=== Document segment ===
With this intent we shall leave aside the subject-matter of the debate that was raging at that extraordinary assembly and concentrate on what may seem a purely linguistic, if not spurious feature of that debate, viz. the use of pronouns “we” and/or “our”. This choice of perspective is, however, justified by the fact that this is, indeed, the main and most straightforward means of self-identification and may thus be expected to provide significant insights into the mentality of speakers. Examination of usage and clarification of meanings attached to these pronouns in a particular text or a group of texts may be regarded as one of the most promising means of exposing the models of social reality that underlie the political discourse.
=== Raw data ===
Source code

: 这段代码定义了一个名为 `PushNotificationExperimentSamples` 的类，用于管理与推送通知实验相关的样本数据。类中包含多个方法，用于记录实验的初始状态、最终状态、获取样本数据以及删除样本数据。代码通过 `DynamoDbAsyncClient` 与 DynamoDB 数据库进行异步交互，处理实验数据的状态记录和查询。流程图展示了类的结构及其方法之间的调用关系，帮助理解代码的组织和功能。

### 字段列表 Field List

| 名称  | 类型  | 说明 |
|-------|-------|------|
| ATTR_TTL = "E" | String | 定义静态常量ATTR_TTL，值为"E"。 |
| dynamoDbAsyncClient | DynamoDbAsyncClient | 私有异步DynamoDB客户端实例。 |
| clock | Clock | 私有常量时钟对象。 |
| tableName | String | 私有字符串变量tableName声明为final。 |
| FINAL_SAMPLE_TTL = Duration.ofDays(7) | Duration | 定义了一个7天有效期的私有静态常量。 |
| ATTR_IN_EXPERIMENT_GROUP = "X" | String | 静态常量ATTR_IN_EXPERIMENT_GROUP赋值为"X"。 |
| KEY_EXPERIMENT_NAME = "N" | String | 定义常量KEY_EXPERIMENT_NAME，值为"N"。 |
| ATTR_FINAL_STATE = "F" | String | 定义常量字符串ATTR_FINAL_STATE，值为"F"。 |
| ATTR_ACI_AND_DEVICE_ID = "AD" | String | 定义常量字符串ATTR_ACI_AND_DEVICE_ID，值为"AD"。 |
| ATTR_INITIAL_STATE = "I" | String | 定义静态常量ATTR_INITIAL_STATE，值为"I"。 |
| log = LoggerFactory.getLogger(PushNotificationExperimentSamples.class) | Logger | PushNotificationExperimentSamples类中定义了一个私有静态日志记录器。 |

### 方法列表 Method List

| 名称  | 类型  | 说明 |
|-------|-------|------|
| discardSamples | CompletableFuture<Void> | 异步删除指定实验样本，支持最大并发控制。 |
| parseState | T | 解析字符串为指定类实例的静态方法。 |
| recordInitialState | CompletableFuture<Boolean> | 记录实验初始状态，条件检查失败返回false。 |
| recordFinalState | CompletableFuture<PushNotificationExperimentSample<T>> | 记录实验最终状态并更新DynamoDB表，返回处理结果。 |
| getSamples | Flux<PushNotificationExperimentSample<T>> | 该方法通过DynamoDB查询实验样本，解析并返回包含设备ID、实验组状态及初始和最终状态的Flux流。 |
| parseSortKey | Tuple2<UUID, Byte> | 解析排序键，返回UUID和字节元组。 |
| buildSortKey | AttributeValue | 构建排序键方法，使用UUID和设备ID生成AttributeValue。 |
===
## Exercise aim
Copy out the passage above on the use of the pronouns "we" and "our" in full, word for word.

## Expected answer
With this intent we shall leave aside the subject-matter of the debate that was raging at that extraordinary assembly and concentrate on what may seem a purely linguistic, if not spurious feature of that debate, viz. the use of pronouns “we” and/or “our”. This choice of perspective is, however, justified by the fact that this is, indeed, the main and most straightforward means of self-identification and may thus be expected to provide significant insights into the mentality of speakers. Examination of usage and clarification of meanings attached to these pronouns in a particular text or a group of texts may be regarded as one of the most promising means of exposing the models of social reality that underlie the political discourse.